Ich glaube, dass die Botschaft gezündet hat. Meine Frage ist, können wir genügend Geduld und Vertrauen aufbringen, dass da im Tiefen und Verborgenen etwas zu wachsen begonnen hat. Ähnlich wie bei einem Samenkorn, müssen wir darauf achten, dass genügend Wasser, Wärme und Licht da ist, um Keimung und Wachstum zu fördern. Vielleicht ist es gerade diese Erkenntnis von Geduld, Vertrauen und Hoffnung, die neu ist.
Gab es für Sie Ereignisse oder Momente in diesem Jahr, die besonders herausstachen?
Viele Mitchristen haben sich sehr ansprechen lassen von den sogenannten Monatsgottesdiensten in der Pilgerkirche. Dort haben Menschen Zeugnis gegeben von ihrem Weg, das jeweilige Werk der Barmherzigkeit zu leben. Schon allein dieser Gedanke, dass einmal im Monat ein Zeugnis die Predigt ersetzen kann, ist für mich eine Leben spendende Neuerung. Das sollten wir nach Möglichkeit beibehalten.
Franziskus hat das Heilige Jahr von einer romzentrierten zu einem weltkirchlichen Geschehen gemacht. Inwiefern ist das Konzept in St.Vith aufgegangen, das Heilige Jahr nicht nur in Rom, sondern in der ganzen Weltkirche zu feiern? Wie fällt dann die Bilanz für die St.Vither Pilgerkirche aus?
Diese Dezentralisation der Pilgerorte war zuerst eine große Herausforderung. Durch diesen Auftrag, Pilgerkirche zu sein, sind wir als verantwortliches Komitee gerufen worden, uns intensiver mit den Werken der Barmherzigkeit auseinander zu setzen. Das Erarbeiten der Plakate und des Pilgerheftes waren zeitaufwendige aber auch sehr bereichernde Momente. Wir haben meines Erachtens nach viel daraus gemacht. Zahlreiche Angebote in St.Vith aber auch in den Ortschaften selbst, wenn ich zum Beispiel an die monatlichen Wortgottesdienste zu den Werken der Barmherzigkeit denke. Dadurch haben wir auch ganz unterschiedliche Menschen angesprochen.
Papst Franziskus wollte mit dem Jahr der Barmherzigkeit das "vergessene" Bußsakrament wieder stärker in den Mittelpunkt rücken. Ist das im Dekanat Eifel, in Ostbelgien gelungen?
Der Tag der Versöhnung am 5. März 2016 war eine sehr gute Initiative des Papstes. Wir haben uns auf sehr unterschiedliche Weise mit der Vergebung auseinandergesetzt: Bibelwanderung, Spiel, Singen, Gebet, Stille und natürlich auch das Sakrament selbst. Das Sakrament der Versöhnung hat sich über Jahrzehnte aus unserer Praxis geschlichen. Es wird deshalb auch nicht durch ein paar Initiativen wieder plötzlich im Mittelpunkt stehen. Sich aber der Barmherzigkeit, der Liebe Gottes neu bewusst werden, ist ein guter Schritt in Richtung Versöhnung.

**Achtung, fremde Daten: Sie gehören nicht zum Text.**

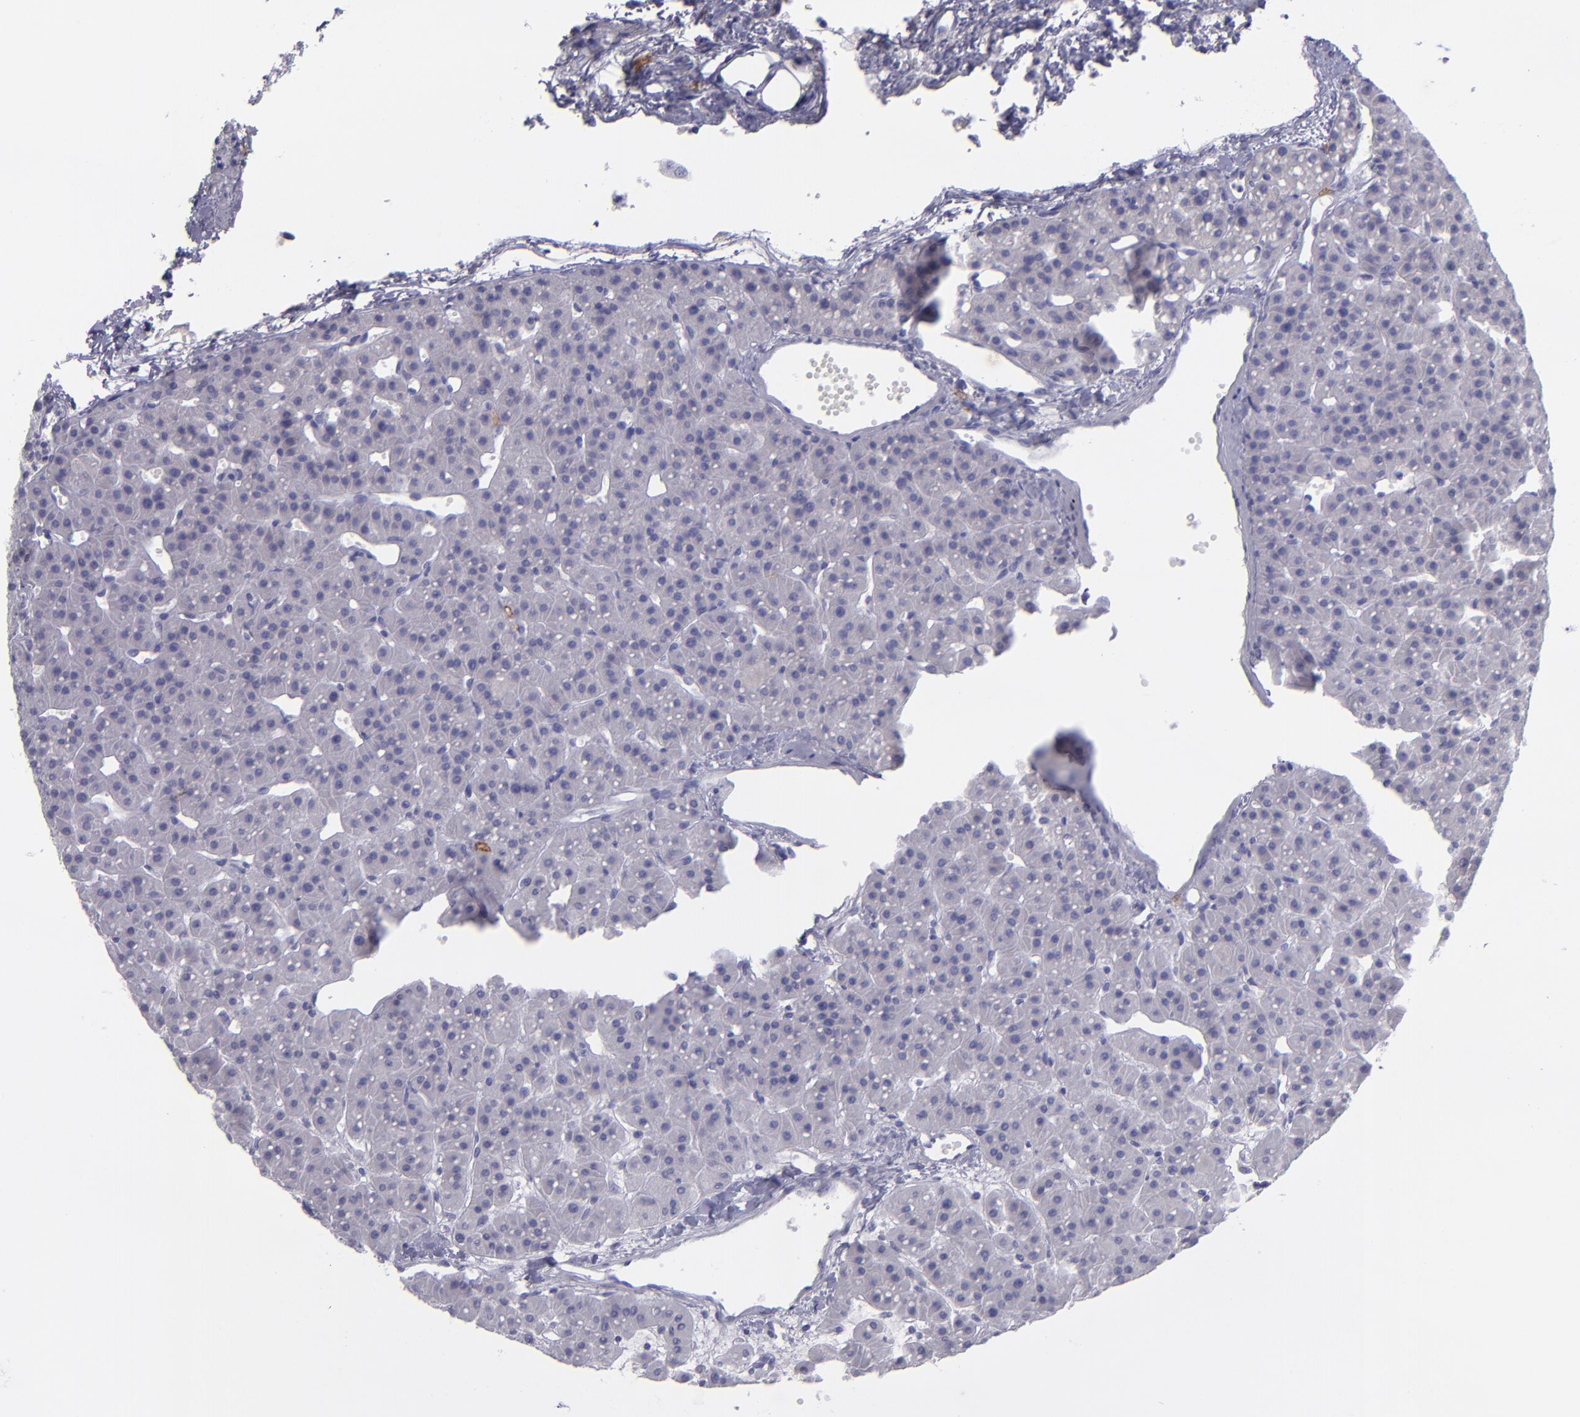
{"staining": {"intensity": "negative", "quantity": "none", "location": "none"}, "tissue": "parathyroid gland", "cell_type": "Glandular cells", "image_type": "normal", "snomed": [{"axis": "morphology", "description": "Normal tissue, NOS"}, {"axis": "topography", "description": "Parathyroid gland"}], "caption": "DAB (3,3'-diaminobenzidine) immunohistochemical staining of benign parathyroid gland demonstrates no significant expression in glandular cells.", "gene": "CD82", "patient": {"sex": "female", "age": 76}}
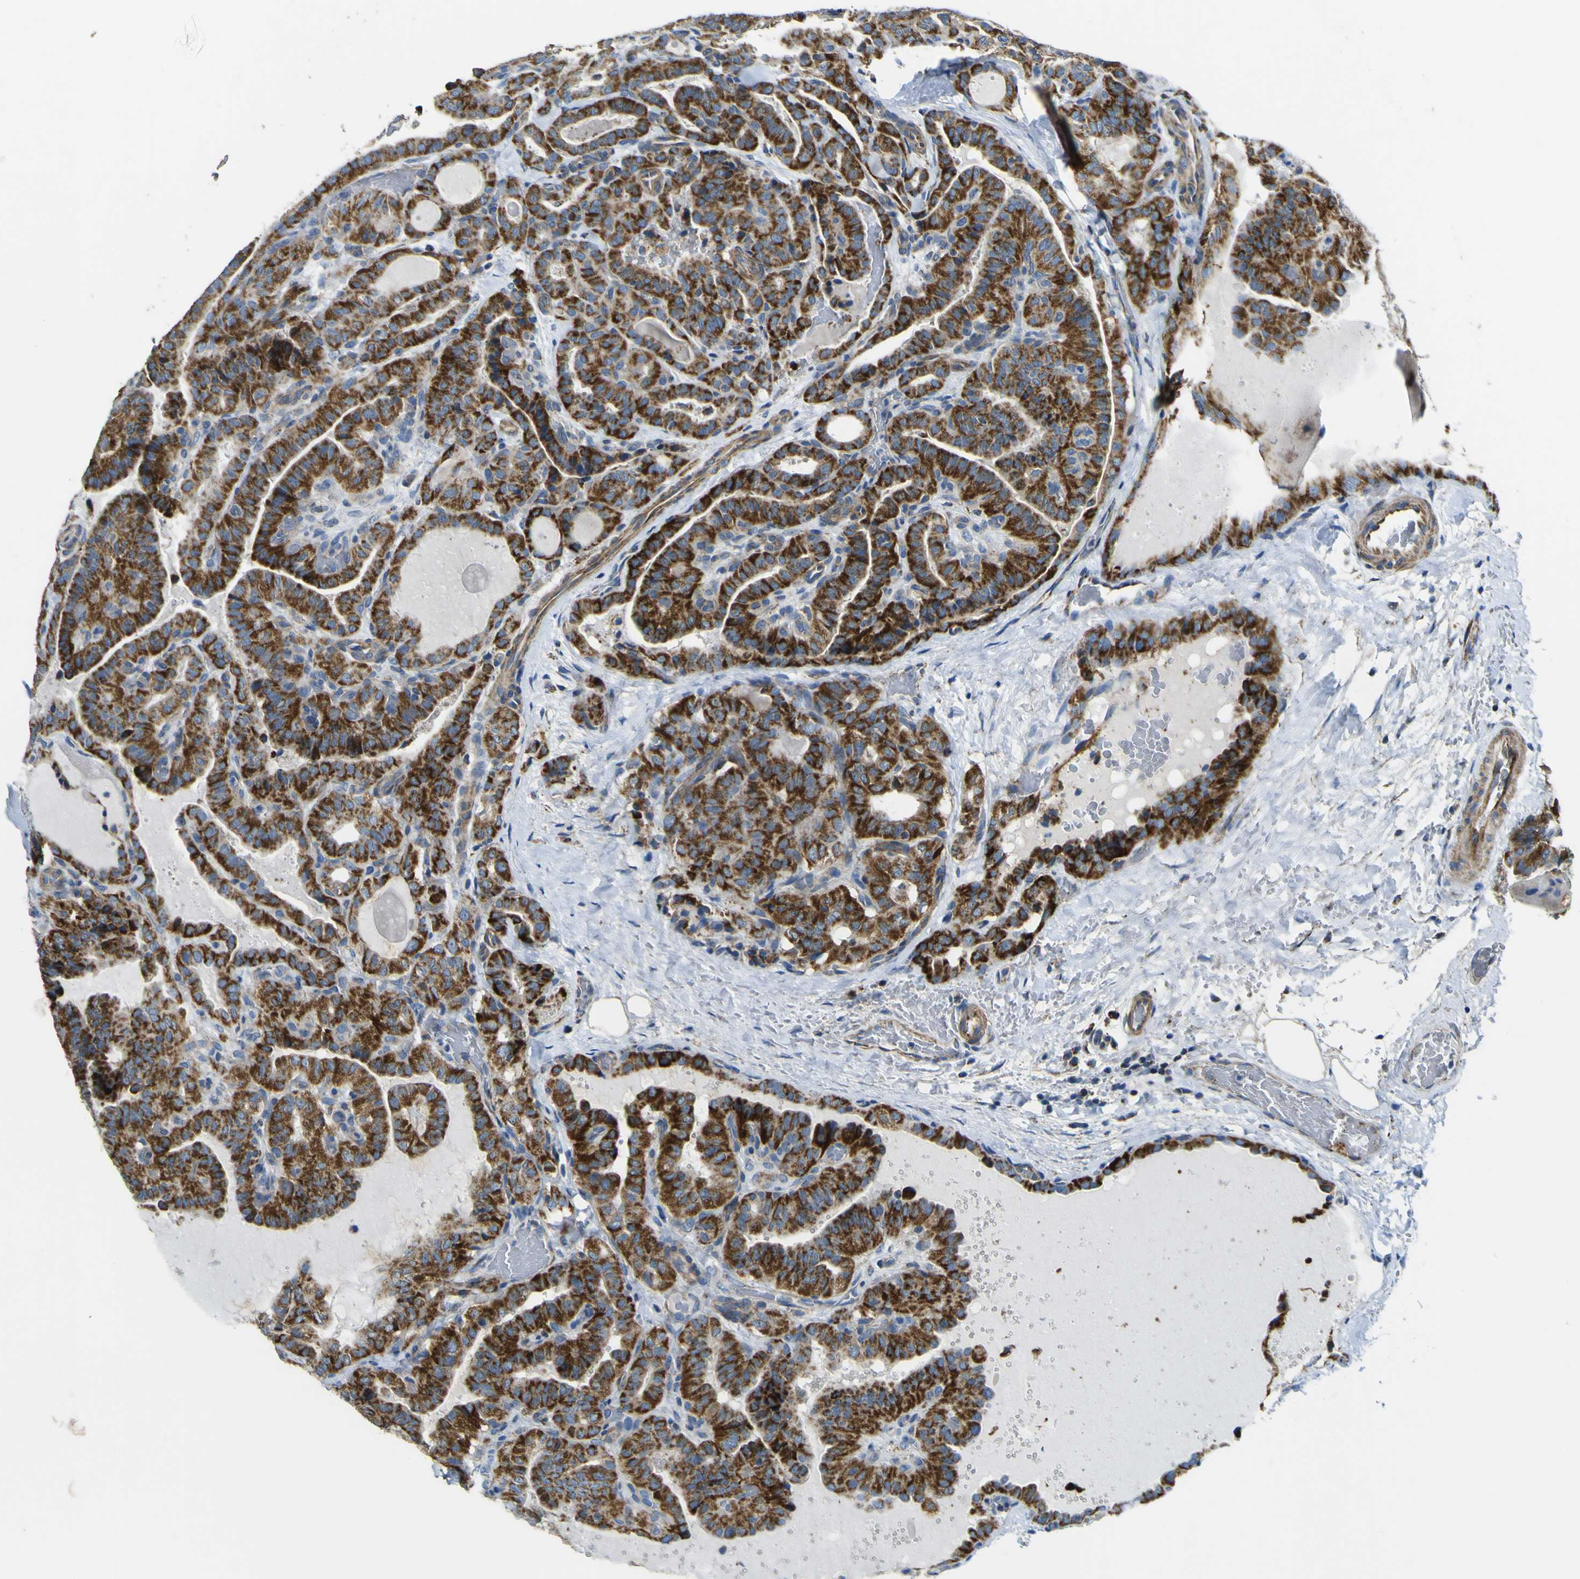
{"staining": {"intensity": "strong", "quantity": ">75%", "location": "cytoplasmic/membranous"}, "tissue": "thyroid cancer", "cell_type": "Tumor cells", "image_type": "cancer", "snomed": [{"axis": "morphology", "description": "Papillary adenocarcinoma, NOS"}, {"axis": "topography", "description": "Thyroid gland"}], "caption": "Tumor cells exhibit high levels of strong cytoplasmic/membranous staining in approximately >75% of cells in human papillary adenocarcinoma (thyroid).", "gene": "ALDH18A1", "patient": {"sex": "male", "age": 77}}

Wie geht es denn nun nach dem Ende des Heiligen Jahres weiter? Welche bleibende Bedeutung hat seine Botschaft der Barmherzigkeit?
Ich glaube, dass wir der Barmherzigkeit sehr intensiv auf der Spur bleiben werden. Ganz bestimmt, wenn wir uns im kommenden Pastoraljahr, dem Lutherjahr, mit der Bibel als meine und unsere Quelle auseinandersetzen werden. Es ist ein großes Geschenk, dass uns der Papst eröffnet hat. Ich bin überzeugt, dass es noch lange nicht in den Sperrmüll gelangt. Natürlich weiß ich, dass nur ein kleiner Teil der Getauften und der Bevölkerung dieses Jahr intensiver gelebt hat. Aber ich weiß auch, wie wichtig der Sauerteig ist, wenn er sich unter den Restteig mischen lässt.